- MATERIAL PROVIDED:
[Start of section]
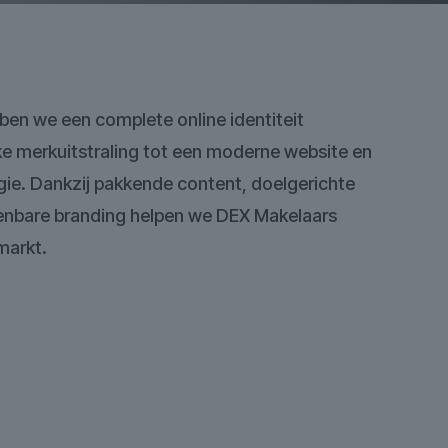
en we een complete online identiteit
ke merkuitstraling tot een moderne website en
ie. Dankzij pakkende content, doelgerichte
nbare branding helpen we DEX Makelaars
markt.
[End of section]
- DIRECTIVE:
Copy each line exactly, from the line containing "ke merkuitstraling tot een moderne website en" down to the last line of the material, and no other lines.

- YOUR SOLUTION:
ke merkuitstraling tot een moderne website en
ie. Dankzij pakkende content, doelgerichte
nbare branding helpen we DEX Makelaars
markt.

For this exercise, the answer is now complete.